All income in family trusts is taxed at the highest personal tax rate — with no personal exemptions — if the money the trust earns isn’t distributed to its beneficiaries. When the money is distributed, however, the trust pays no tax.

Then, the beneficiaries include the distributions on their income tax returns, pay their (presumably) lower tax rates and claim any credits and deductions that are available to them. The family trust reports the distribution to the Canada Revenue Agency (CRA) on a T3 information slip and a copy is sent to the beneficiary.

The paid-out income retains its character. For example, if the distribution is dividend income, then the beneficiary can claim available dividend tax credits. If the income is from a capital gain, the beneficiary reports it as such and only half is included in income.

This concept should be familiar to anyone who owns mutual funds outside a registered retirement savings or income plan. Mutual funds are actually trusts and, like family trusts, issue T3 slips to their holders.

It is in the distributions that the flexibility and power of family trusts becomes apparent. The income earned by assets in the trust can be split among the beneficiaries as desired, if the trust is properly set up. This means that all of the beneficiaries can utilize their personal exemptions and benefit from the graduated income tax rates available to individuals.

However, over the years, the Department of Finance has imposed restrictions on the use of family trusts to close loopholes and end abusive practices related to two major provisions of the Income Tax Act:

1. The Tax on Split Income (more commonly called the “Kiddie Tax”). This applies to income a trust pays out to a child under the age of 18, where the money comes from a private corporation owned or operated by a related person. Essentially, the owner of a business is prevented from splitting income with a related minor through a trust. This tax does not apply to mutual funds or dividends from publicly traded companies.
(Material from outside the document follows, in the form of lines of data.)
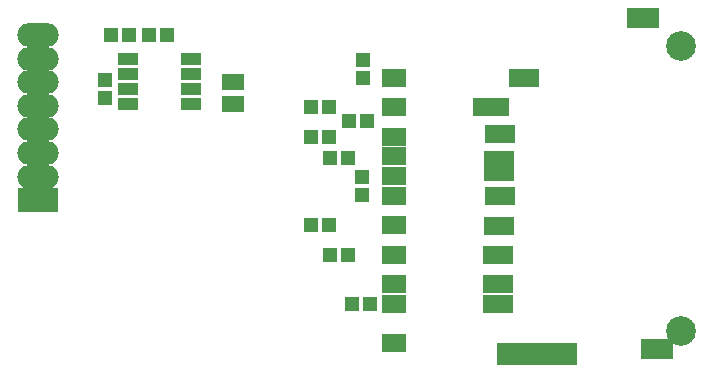
<source format=gts>
G04 (created by PCBNEW-RS274X (2010-05-05 BZR 2356)-stable) date 13/05/2011 9:30:07 a.m.*
G01*
G70*
G90*
%MOIN*%
G04 Gerber Fmt 3.4, Leading zero omitted, Abs format*
%FSLAX34Y34*%
G04 APERTURE LIST*
%ADD10C,0.006000*%
%ADD11O,0.138100X0.079100*%
%ADD12R,0.138100X0.079100*%
%ADD13R,0.079100X0.059400*%
%ADD14R,0.106600X0.067200*%
%ADD15R,0.268000X0.075100*%
%ADD16R,0.098700X0.059400*%
%ADD17R,0.118400X0.059400*%
%ADD18R,0.098700X0.098700*%
%ADD19C,0.098700*%
%ADD20R,0.045000X0.051500*%
%ADD21R,0.051500X0.045000*%
%ADD22R,0.075000X0.055000*%
%ADD23R,0.065000X0.040000*%
G04 APERTURE END LIST*
G54D10*
G54D11*
X20591Y-25865D03*
X20591Y-26652D03*
G54D12*
X20591Y-27440D03*
G54D11*
X20591Y-25078D03*
X20591Y-24290D03*
X20591Y-23503D03*
X20591Y-22716D03*
X20591Y-21929D03*
G54D13*
X32481Y-27289D03*
X32481Y-28273D03*
X32481Y-29258D03*
X32481Y-30212D03*
X32481Y-30882D03*
X32481Y-32200D03*
X32481Y-26620D03*
X32481Y-25970D03*
X32481Y-23352D03*
X32481Y-24336D03*
X32481Y-25321D03*
G54D14*
X40778Y-21374D03*
X41221Y-32397D03*
G54D15*
X37245Y-32555D03*
G54D16*
X36811Y-23352D03*
G54D17*
X35689Y-24336D03*
G54D16*
X36014Y-25242D03*
G54D18*
X35975Y-26295D03*
G54D16*
X36014Y-27299D03*
X35955Y-28283D03*
X35935Y-29258D03*
X35945Y-30232D03*
X35945Y-30911D03*
G54D19*
X42048Y-31807D03*
X42048Y-22279D03*
G54D20*
X23646Y-21929D03*
X23046Y-21929D03*
X29700Y-24331D03*
X30300Y-24331D03*
X29700Y-25315D03*
X30300Y-25315D03*
X29700Y-28268D03*
X30300Y-28268D03*
G54D21*
X22835Y-24040D03*
X22835Y-23440D03*
G54D20*
X30330Y-29252D03*
X30930Y-29252D03*
X30330Y-26024D03*
X30930Y-26024D03*
G54D21*
X31421Y-22771D03*
X31421Y-23371D03*
G54D20*
X31058Y-30902D03*
X31658Y-30902D03*
G54D21*
X31402Y-27261D03*
X31402Y-26661D03*
G54D20*
X31560Y-24803D03*
X30960Y-24803D03*
X24306Y-21929D03*
X24906Y-21929D03*
G54D22*
X27087Y-23483D03*
X27087Y-24233D03*
G54D23*
X23596Y-24215D03*
X25696Y-24215D03*
X23596Y-23715D03*
X23596Y-23215D03*
X23596Y-22715D03*
X25696Y-23715D03*
X25696Y-23215D03*
X25696Y-22715D03*
M02*

</source>
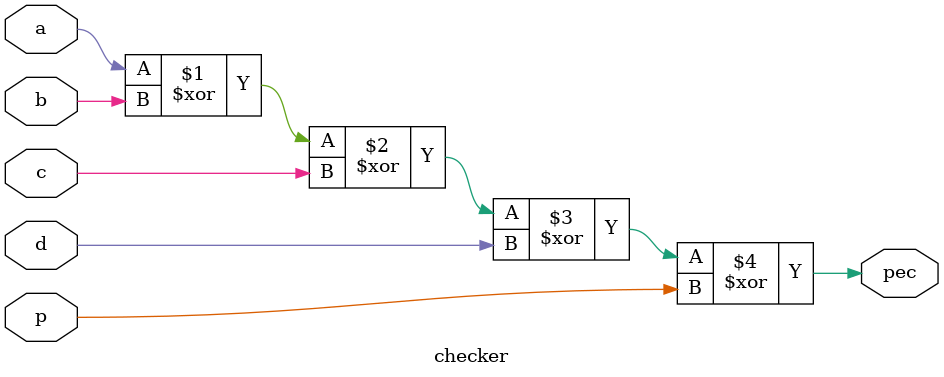
<source format=v>
`timescale 1ns / 1ps

module checker(
    input a, b, c, d, p,
    output pec
    );

assign pec = a^b^c^d^p;

endmodule

</source>
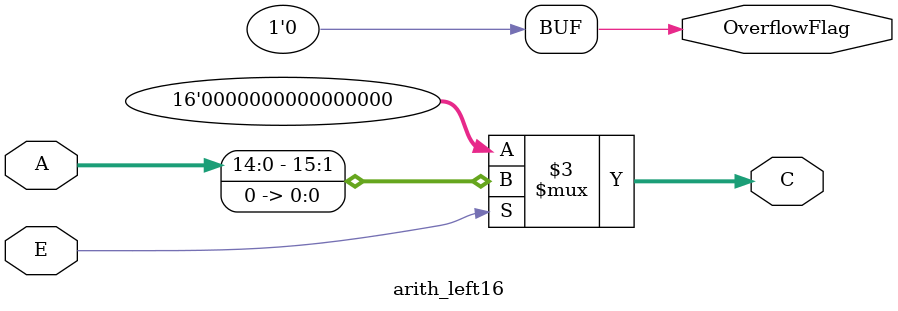
<source format=v>


// Output 1: C; calculation result, 16bit binary
// Output 2: OverflowFlag; 0
// Input 1: A; input, 16bit binary
// Input 2: E; enable, 1bit binary

module arith_left16 (output [15:0] C, output OverflowFlag,
	input [15:0] A, input E);
	assign OverflowFlag = 1'b0;
	assign C=(E==1'b1)? (A<<<1):16'b0000000000000000;

endmodule

</source>
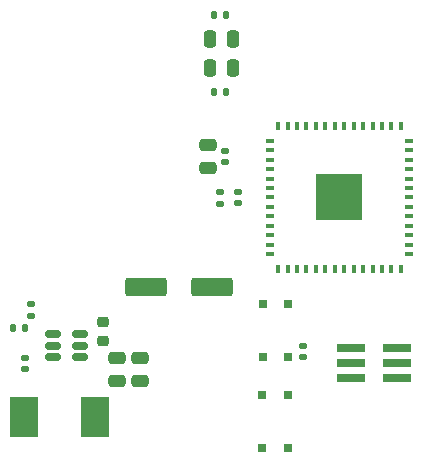
<source format=gbr>
%TF.GenerationSoftware,KiCad,Pcbnew,7.0.6*%
%TF.CreationDate,2023-09-28T21:06:28-04:00*%
%TF.ProjectId,Welder_Knob,57656c64-6572-45f4-9b6e-6f622e6b6963,rev?*%
%TF.SameCoordinates,Original*%
%TF.FileFunction,Paste,Top*%
%TF.FilePolarity,Positive*%
%FSLAX46Y46*%
G04 Gerber Fmt 4.6, Leading zero omitted, Abs format (unit mm)*
G04 Created by KiCad (PCBNEW 7.0.6) date 2023-09-28 21:06:28*
%MOMM*%
%LPD*%
G01*
G04 APERTURE LIST*
G04 Aperture macros list*
%AMRoundRect*
0 Rectangle with rounded corners*
0 $1 Rounding radius*
0 $2 $3 $4 $5 $6 $7 $8 $9 X,Y pos of 4 corners*
0 Add a 4 corners polygon primitive as box body*
4,1,4,$2,$3,$4,$5,$6,$7,$8,$9,$2,$3,0*
0 Add four circle primitives for the rounded corners*
1,1,$1+$1,$2,$3*
1,1,$1+$1,$4,$5*
1,1,$1+$1,$6,$7*
1,1,$1+$1,$8,$9*
0 Add four rect primitives between the rounded corners*
20,1,$1+$1,$2,$3,$4,$5,0*
20,1,$1+$1,$4,$5,$6,$7,0*
20,1,$1+$1,$6,$7,$8,$9,0*
20,1,$1+$1,$8,$9,$2,$3,0*%
G04 Aperture macros list end*
%ADD10R,2.400000X0.740000*%
%ADD11RoundRect,0.250000X0.475000X-0.250000X0.475000X0.250000X-0.475000X0.250000X-0.475000X-0.250000X0*%
%ADD12R,0.750000X0.700000*%
%ADD13RoundRect,0.135000X0.135000X0.185000X-0.135000X0.185000X-0.135000X-0.185000X0.135000X-0.185000X0*%
%ADD14RoundRect,0.140000X0.170000X-0.140000X0.170000X0.140000X-0.170000X0.140000X-0.170000X-0.140000X0*%
%ADD15RoundRect,0.250000X-0.250000X-0.475000X0.250000X-0.475000X0.250000X0.475000X-0.250000X0.475000X0*%
%ADD16RoundRect,0.140000X-0.170000X0.140000X-0.170000X-0.140000X0.170000X-0.140000X0.170000X0.140000X0*%
%ADD17R,0.800000X0.400000*%
%ADD18R,0.400000X0.800000*%
%ADD19R,4.000000X4.000000*%
%ADD20RoundRect,0.225000X-0.250000X0.225000X-0.250000X-0.225000X0.250000X-0.225000X0.250000X0.225000X0*%
%ADD21RoundRect,0.135000X-0.135000X-0.185000X0.135000X-0.185000X0.135000X0.185000X-0.135000X0.185000X0*%
%ADD22RoundRect,0.135000X-0.185000X0.135000X-0.185000X-0.135000X0.185000X-0.135000X0.185000X0.135000X0*%
%ADD23R,2.350000X3.500000*%
%ADD24RoundRect,0.250000X1.500000X0.550000X-1.500000X0.550000X-1.500000X-0.550000X1.500000X-0.550000X0*%
%ADD25RoundRect,0.150000X0.512500X0.150000X-0.512500X0.150000X-0.512500X-0.150000X0.512500X-0.150000X0*%
%ADD26RoundRect,0.135000X0.185000X-0.135000X0.185000X0.135000X-0.185000X0.135000X-0.185000X-0.135000X0*%
G04 APERTURE END LIST*
D10*
%TO.C,J8*%
X158450000Y-94270000D03*
X154550000Y-94270000D03*
X158450000Y-93000000D03*
X154550000Y-93000000D03*
X158450000Y-91730000D03*
X154550000Y-91730000D03*
%TD*%
D11*
%TO.C,C11*%
X142500000Y-76430000D03*
X142500000Y-74530000D03*
%TD*%
%TO.C,C10*%
X136750000Y-94450000D03*
X136750000Y-92550000D03*
%TD*%
%TO.C,C9*%
X134800000Y-94450000D03*
X134800000Y-92550000D03*
%TD*%
D12*
%TO.C,SW7*%
X147125000Y-92500000D03*
X147125000Y-88000000D03*
X149275000Y-92500000D03*
X149275000Y-88000000D03*
%TD*%
D13*
%TO.C,R11*%
X144010000Y-70000000D03*
X142990000Y-70000000D03*
%TD*%
D14*
%TO.C,C13*%
X145000000Y-79450000D03*
X145000000Y-78490000D03*
%TD*%
D15*
%TO.C,D7*%
X142650000Y-65540000D03*
X144550000Y-65540000D03*
%TD*%
D14*
%TO.C,C12*%
X143940000Y-75960000D03*
X143940000Y-75000000D03*
%TD*%
D16*
%TO.C,C14*%
X150500000Y-91520000D03*
X150500000Y-92480000D03*
%TD*%
D17*
%TO.C,IC7*%
X147700000Y-74150000D03*
X147700000Y-74950000D03*
X147700000Y-75750000D03*
X147700000Y-76550000D03*
X147700000Y-77350000D03*
X147700000Y-78150000D03*
X147700000Y-78950000D03*
X147700000Y-79750000D03*
X147700000Y-80550000D03*
X147700000Y-81350000D03*
X147700000Y-82150000D03*
X147700000Y-82950000D03*
X147700000Y-83750000D03*
D18*
X148400000Y-85000000D03*
X149200000Y-85000000D03*
X150000000Y-85000000D03*
X150800000Y-85000000D03*
X151600000Y-85000000D03*
X152400000Y-85000000D03*
X153200000Y-85000000D03*
X154000000Y-85000000D03*
X154800000Y-85000000D03*
X155600000Y-85000000D03*
X156400000Y-85000000D03*
X157200000Y-85000000D03*
X158000000Y-85000000D03*
X158800000Y-85000000D03*
D17*
X159500000Y-83750000D03*
X159500000Y-82950000D03*
X159500000Y-82150000D03*
X159500000Y-81350000D03*
X159500000Y-80550000D03*
X159500000Y-79750000D03*
X159500000Y-78950000D03*
X159500000Y-78150000D03*
X159500000Y-77350000D03*
X159500000Y-76550000D03*
X159500000Y-75750000D03*
X159500000Y-74950000D03*
X159500000Y-74150000D03*
D18*
X158800000Y-72900000D03*
X158000000Y-72900000D03*
X157200000Y-72900000D03*
X156400000Y-72900000D03*
X155600000Y-72900000D03*
X154800000Y-72900000D03*
X154000000Y-72900000D03*
X153200000Y-72900000D03*
X152400000Y-72900000D03*
X151600000Y-72900000D03*
X150800000Y-72900000D03*
X150000000Y-72900000D03*
X149200000Y-72900000D03*
X148400000Y-72900000D03*
D19*
X153600000Y-78950000D03*
%TD*%
D20*
%TO.C,C7*%
X133600000Y-89525000D03*
X133600000Y-91075000D03*
%TD*%
D21*
%TO.C,R7*%
X125990000Y-90000000D03*
X127010000Y-90000000D03*
%TD*%
D22*
%TO.C,R10*%
X143500000Y-78490000D03*
X143500000Y-79510000D03*
%TD*%
D16*
%TO.C,C8*%
X127000000Y-92520000D03*
X127000000Y-93480000D03*
%TD*%
D15*
%TO.C,D8*%
X142650000Y-67950000D03*
X144550000Y-67950000D03*
%TD*%
D23*
%TO.C,L7*%
X126887500Y-97500000D03*
X132937500Y-97500000D03*
%TD*%
D24*
%TO.C,C16*%
X142800000Y-86500000D03*
X137200000Y-86500000D03*
%TD*%
D25*
%TO.C,U7*%
X131637500Y-92450000D03*
X131637500Y-91500000D03*
X131637500Y-90550000D03*
X129362500Y-90550000D03*
X129362500Y-91500000D03*
X129362500Y-92450000D03*
%TD*%
D12*
%TO.C,SW8*%
X147075000Y-100150000D03*
X147075000Y-95650000D03*
X149225000Y-100150000D03*
X149225000Y-95650000D03*
%TD*%
D26*
%TO.C,R8*%
X127500000Y-89010000D03*
X127500000Y-87990000D03*
%TD*%
D21*
%TO.C,R9*%
X143000000Y-63500000D03*
X144020000Y-63500000D03*
%TD*%
M02*

</source>
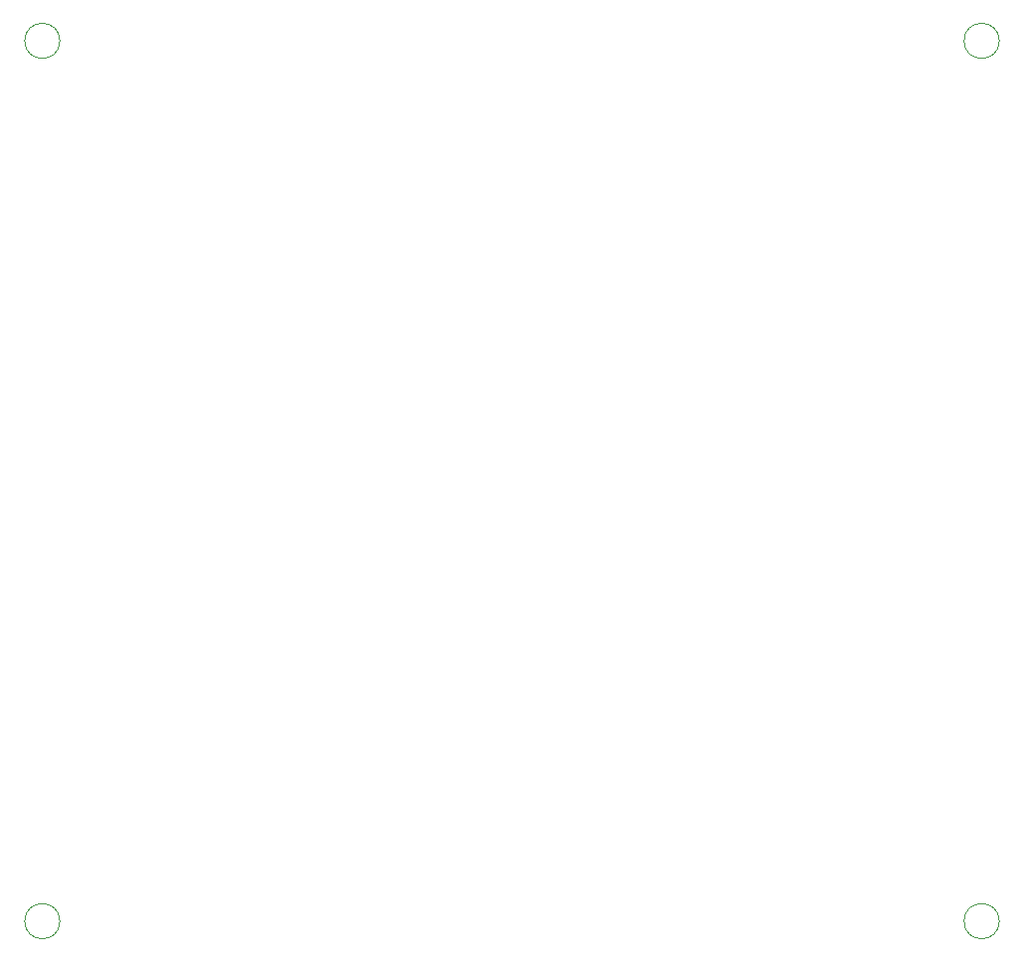
<source format=gbr>
%TF.GenerationSoftware,KiCad,Pcbnew,9.0.3*%
%TF.CreationDate,2026-01-15T10:22:36-05:00*%
%TF.ProjectId,MASTER,4d415354-4552-42e6-9b69-6361645f7063,rev?*%
%TF.SameCoordinates,Original*%
%TF.FileFunction,Other,User*%
%FSLAX46Y46*%
G04 Gerber Fmt 4.6, Leading zero omitted, Abs format (unit mm)*
G04 Created by KiCad (PCBNEW 9.0.3) date 2026-01-15 10:22:36*
%MOMM*%
%LPD*%
G01*
G04 APERTURE LIST*
%ADD10C,0.050000*%
G04 APERTURE END LIST*
D10*
X115665000Y-37925000D02*
G75*
G02*
X112665000Y-37925000I-1500000J0D01*
G01*
X112665000Y-37925000D02*
G75*
G02*
X115665000Y-37925000I1500000J0D01*
G01*
X115665000Y-112925000D02*
G75*
G02*
X112665000Y-112925000I-1500000J0D01*
G01*
X112665000Y-112925000D02*
G75*
G02*
X115665000Y-112925000I1500000J0D01*
G01*
X35665000Y-37925000D02*
G75*
G02*
X32665000Y-37925000I-1500000J0D01*
G01*
X32665000Y-37925000D02*
G75*
G02*
X35665000Y-37925000I1500000J0D01*
G01*
X35665000Y-112925000D02*
G75*
G02*
X32665000Y-112925000I-1500000J0D01*
G01*
X32665000Y-112925000D02*
G75*
G02*
X35665000Y-112925000I1500000J0D01*
G01*
M02*

</source>
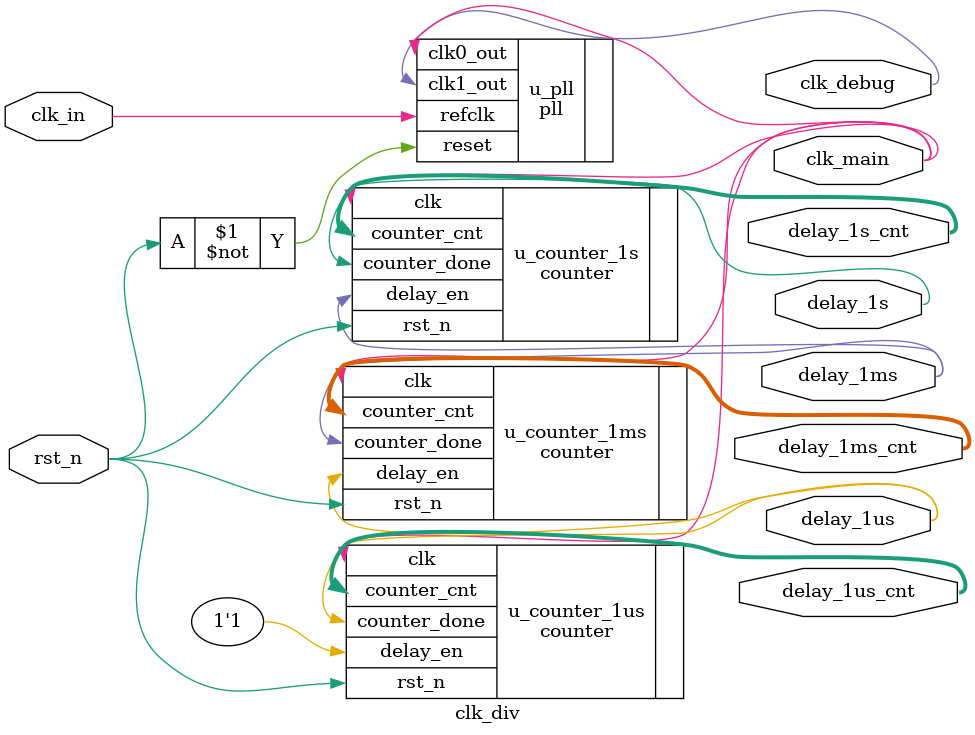
<source format=v>
`timescale 1ns/1ps

module clk_div(
    input clk_in,
    input rst_n,

    output clk_main,
    output delay_1us,
    output delay_1ms,
    output delay_1s,
    output[9:0] delay_1us_cnt,
    output[9:0] delay_1ms_cnt,
    output[9:0] delay_1s_cnt,

    output clk_debug
    );

    localparam DELAY_1US_LIMIT = 10'd11;
    localparam DELAY_1MS_LIMIT = 10'd999;
    localparam DELAY_1S_LIMIT  = 10'd999;

    pll u_pll(
        .refclk(clk_in),
        .reset(~rst_n),

        .clk0_out(clk_main),
        .clk1_out(clk_debug)
    );

    counter #(
        .DELAY_LIMIT(DELAY_1US_LIMIT)
    ) u_counter_1us(
        .clk(clk_main),
        .rst_n(rst_n),
        .delay_en(1'b1),

        .counter_cnt(delay_1us_cnt),
        .counter_done(delay_1us)
    );

    counter #(
        .DELAY_LIMIT(DELAY_1MS_LIMIT)
    ) u_counter_1ms(
        .clk(clk_main),
        .rst_n(rst_n),
        .delay_en(delay_1us),

        .counter_cnt(delay_1ms_cnt),
        .counter_done(delay_1ms)
    );

    counter #(
        .DELAY_LIMIT(DELAY_1S_LIMIT)
    ) u_counter_1s(
        .clk(clk_main),
        .rst_n(rst_n),
        .delay_en(delay_1ms),

        .counter_cnt(delay_1s_cnt),
        .counter_done(delay_1s)
    );

endmodule

</source>
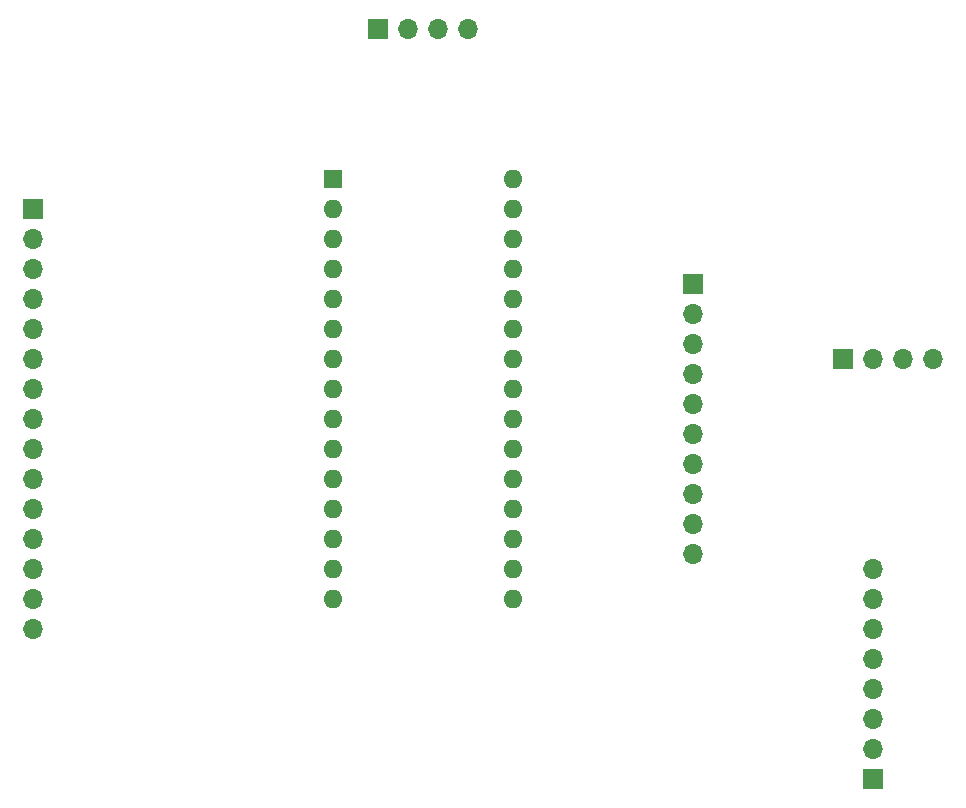
<source format=gbr>
%TF.GenerationSoftware,KiCad,Pcbnew,(6.0.0-0)*%
%TF.CreationDate,2022-01-14T18:13:58-08:00*%
%TF.ProjectId,ArduinoNanoBoard,41726475-696e-46f4-9e61-6e6f426f6172,RedSkull*%
%TF.SameCoordinates,Original*%
%TF.FileFunction,Soldermask,Top*%
%TF.FilePolarity,Negative*%
%FSLAX46Y46*%
G04 Gerber Fmt 4.6, Leading zero omitted, Abs format (unit mm)*
G04 Created by KiCad (PCBNEW (6.0.0-0)) date 2022-01-14 18:13:58*
%MOMM*%
%LPD*%
G01*
G04 APERTURE LIST*
%ADD10R,1.700000X1.700000*%
%ADD11O,1.700000X1.700000*%
%ADD12R,1.600000X1.600000*%
%ADD13O,1.600000X1.600000*%
G04 APERTURE END LIST*
D10*
%TO.C,J5*%
X175260000Y-93980000D03*
D11*
X177800000Y-93980000D03*
X180340000Y-93980000D03*
X182880000Y-93980000D03*
%TD*%
D10*
%TO.C,J4*%
X177800000Y-129540000D03*
D11*
X177800000Y-127000000D03*
X177800000Y-124460000D03*
X177800000Y-121920000D03*
X177800000Y-119380000D03*
X177800000Y-116840000D03*
X177800000Y-114300000D03*
X177800000Y-111760000D03*
%TD*%
D12*
%TO.C,A1*%
X132080000Y-78740000D03*
D13*
X132080000Y-81280000D03*
X132080000Y-83820000D03*
X132080000Y-86360000D03*
X132080000Y-88900000D03*
X132080000Y-91440000D03*
X132080000Y-93980000D03*
X132080000Y-96520000D03*
X132080000Y-99060000D03*
X132080000Y-101600000D03*
X132080000Y-104140000D03*
X132080000Y-106680000D03*
X132080000Y-109220000D03*
X132080000Y-111760000D03*
X132080000Y-114300000D03*
X147320000Y-114300000D03*
X147320000Y-111760000D03*
X147320000Y-109220000D03*
X147320000Y-106680000D03*
X147320000Y-104140000D03*
X147320000Y-101600000D03*
X147320000Y-99060000D03*
X147320000Y-96520000D03*
X147320000Y-93980000D03*
X147320000Y-91440000D03*
X147320000Y-88900000D03*
X147320000Y-86360000D03*
X147320000Y-83820000D03*
X147320000Y-81280000D03*
X147320000Y-78740000D03*
%TD*%
D10*
%TO.C,J1*%
X106680000Y-81285000D03*
D11*
X106680000Y-83825000D03*
X106680000Y-86365000D03*
X106680000Y-88905000D03*
X106680000Y-91445000D03*
X106680000Y-93985000D03*
X106680000Y-96525000D03*
X106680000Y-99065000D03*
X106680000Y-101605000D03*
X106680000Y-104145000D03*
X106680000Y-106685000D03*
X106680000Y-109225000D03*
X106680000Y-111765000D03*
X106680000Y-114305000D03*
X106680000Y-116845000D03*
%TD*%
D10*
%TO.C,J3*%
X162560000Y-87635000D03*
D11*
X162560000Y-90175000D03*
X162560000Y-92715000D03*
X162560000Y-95255000D03*
X162560000Y-97795000D03*
X162560000Y-100335000D03*
X162560000Y-102875000D03*
X162560000Y-105415000D03*
X162560000Y-107955000D03*
X162560000Y-110495000D03*
%TD*%
D10*
%TO.C,J2*%
X135900000Y-66040000D03*
D11*
X138440000Y-66040000D03*
X140980000Y-66040000D03*
X143520000Y-66040000D03*
%TD*%
M02*

</source>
2. The Attribution Rules. There are two sets of attribution rules that may apply to family trusts. The first set covers attribution related to income from property. This includes rental income, investment income and interest, but not business income. When income from these sources is transferred or lent to spouses, minor children, nieces and nephews, it is attributed back to the person who transferred it.

The second set of attribution rules applies to capital gains after disposal of property transferred to a spouse — but not a minor child. In this case, any capital gain is attributed back to the transferring spouse who must report it.

If you think you may benefit from a family trust, talk to your tax accountant and lawyer.